Most research in managerial accounting in general, and in budgeting in particular, has been conducted in either the United States or a country with a developed corporate environment. If research efforts are deployed with the hope that the findings will contribute to the development of a body of knowledge and the improvement of management practice, it is reasonable to conclude that, in many respects, this type of research is of even greater use for developing countries than for developed ones. The specific country that was involved in this research in Tunisia. The aim of this research was to explore the extent to which the budget-oriented behavior of Tunisian managers is dependent on some individual, organizational and environmental factors. The specific objectives were (1)to identify and measure managers' budget-oriented behavior in the Tunisian business environment, i.e., to identify and measure in behavioral terms the managerial actions and interactions that are brought about by companies' use of budgeting, (2)to identify and measure some of the variables (e.g., personal, interpersonal and organizational) that might have an effect on managers' budget-oriented behavior, and (3)to identify and measure the relationships that might exist between these variables and managers' budget-oriented behavior.
To achieve these objectives, a field study was conducted in the Tunisian business environment. Six organizations representing about three quarters of the chemical industry participated in this study. Two methods of data collection were used. Personal interviews with top management were conducted to gather information about the companies' organizational structure while questionnaire instruments were used to obtain data on managers' budget-oriented behavior, their organizational climate, and their personality and demographic characteristics. Two methods of data analysis were used. Factor analysis was used to identify and measure the underlying dimensions of manager's budget-oriented behavior and their organizational climate while stepwise regression analysis was used to identify and measure the effects on management budget-oriented behavior of the various organization, personality, and demographic variables.
The results of this study showed (1)The predominance of the control and evaluation aspects of budgeting.
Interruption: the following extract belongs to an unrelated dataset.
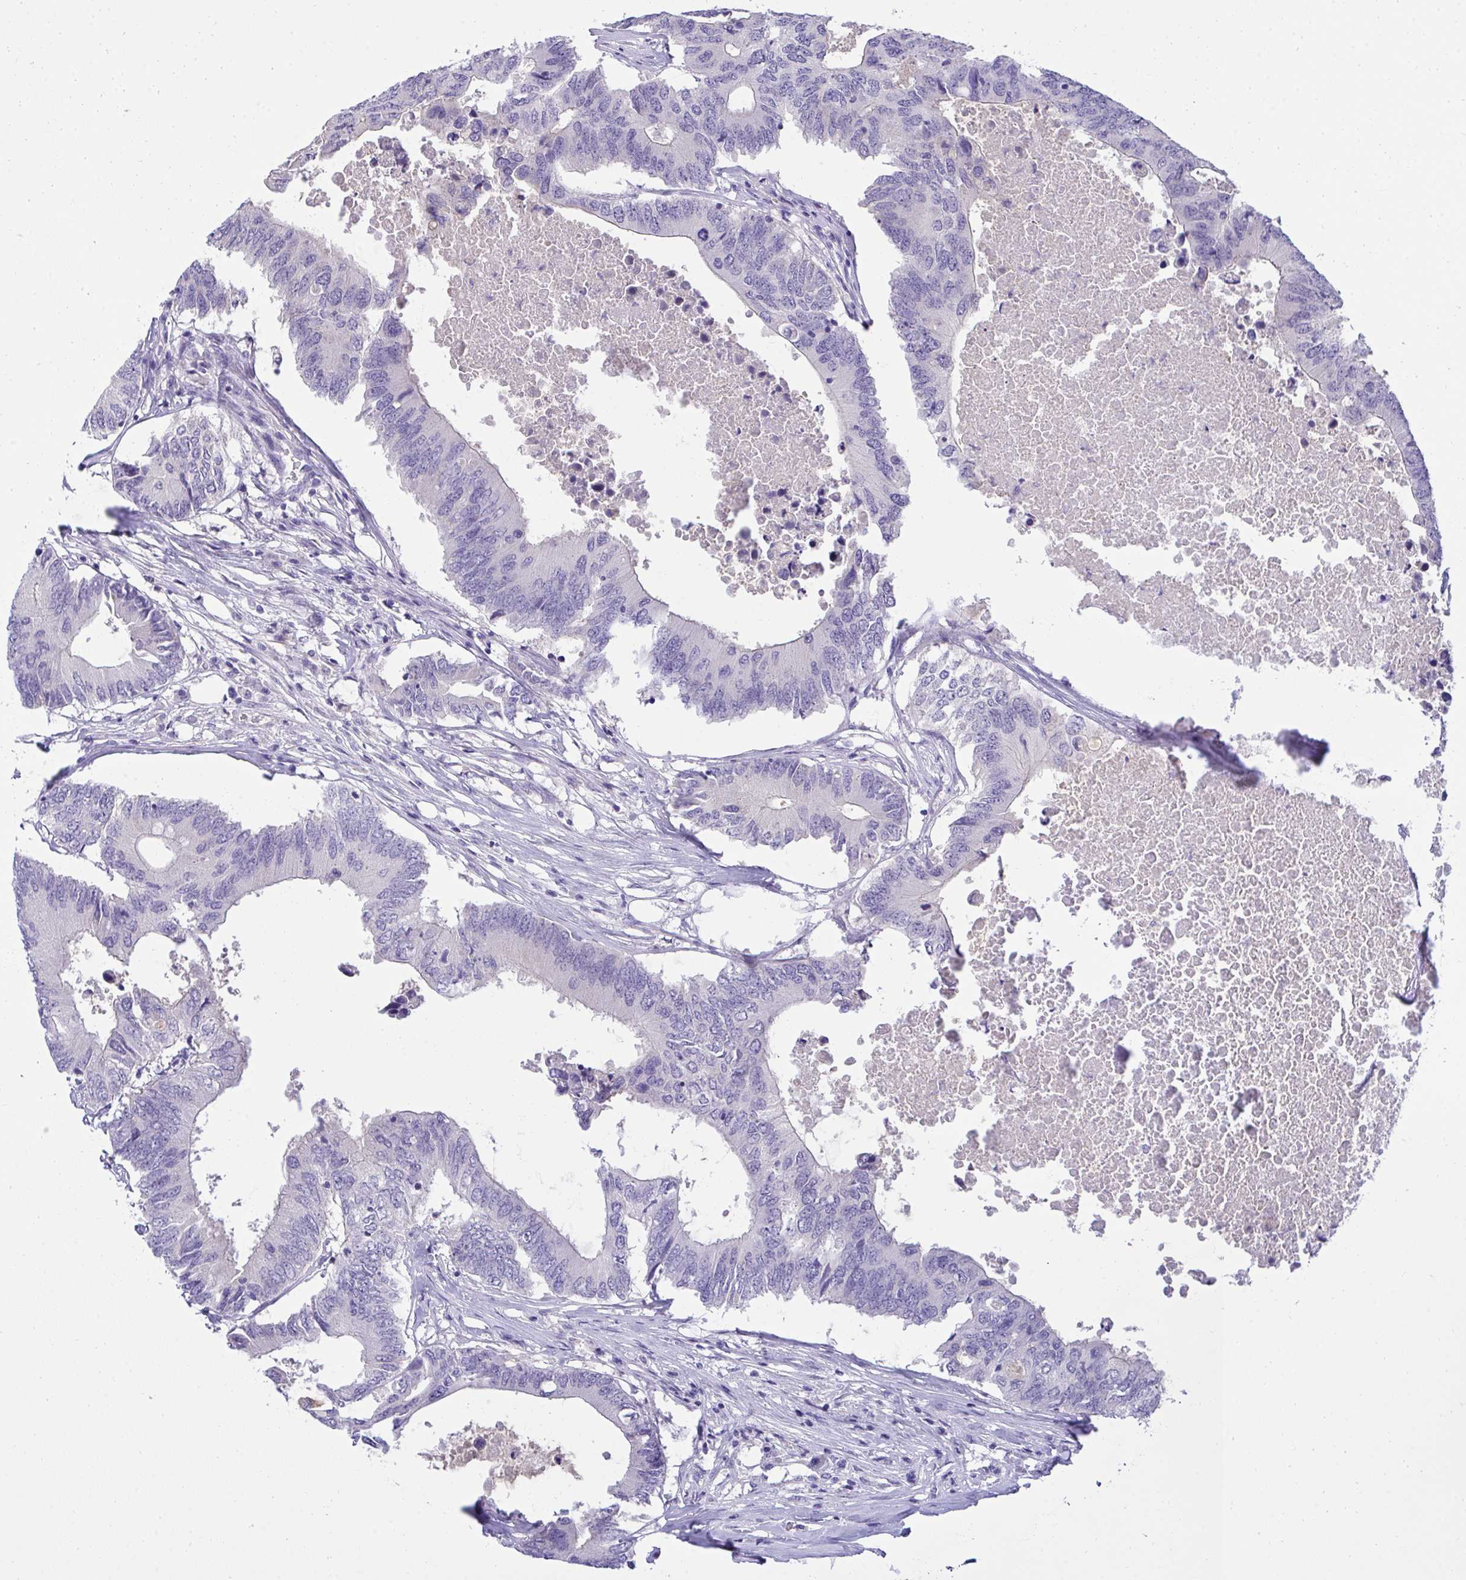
{"staining": {"intensity": "negative", "quantity": "none", "location": "none"}, "tissue": "colorectal cancer", "cell_type": "Tumor cells", "image_type": "cancer", "snomed": [{"axis": "morphology", "description": "Adenocarcinoma, NOS"}, {"axis": "topography", "description": "Colon"}], "caption": "DAB (3,3'-diaminobenzidine) immunohistochemical staining of human colorectal cancer shows no significant staining in tumor cells. (DAB immunohistochemistry visualized using brightfield microscopy, high magnification).", "gene": "TMCO5A", "patient": {"sex": "male", "age": 71}}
This suggests that in the Tunisian business environment, the control and performance measure aspects of budgeting offer a richer field for investigating managers' behavior than the participation aspect. (2)The highly centralized nature of the organizations in the sample. (3)The importance of the organization structure, personality and demographic factors in explaining managers' budget-oriented behavior. These results supported many of the a priori expectations. The implications of these results for management accounting and future research as well as the limitations of this study were outlined. Because of the exploratory nature of this research, replications and extensions of this study are urgently called for.
Thesis (Ph.D.)--University of Illinois at Urbana-Champaign, 1981.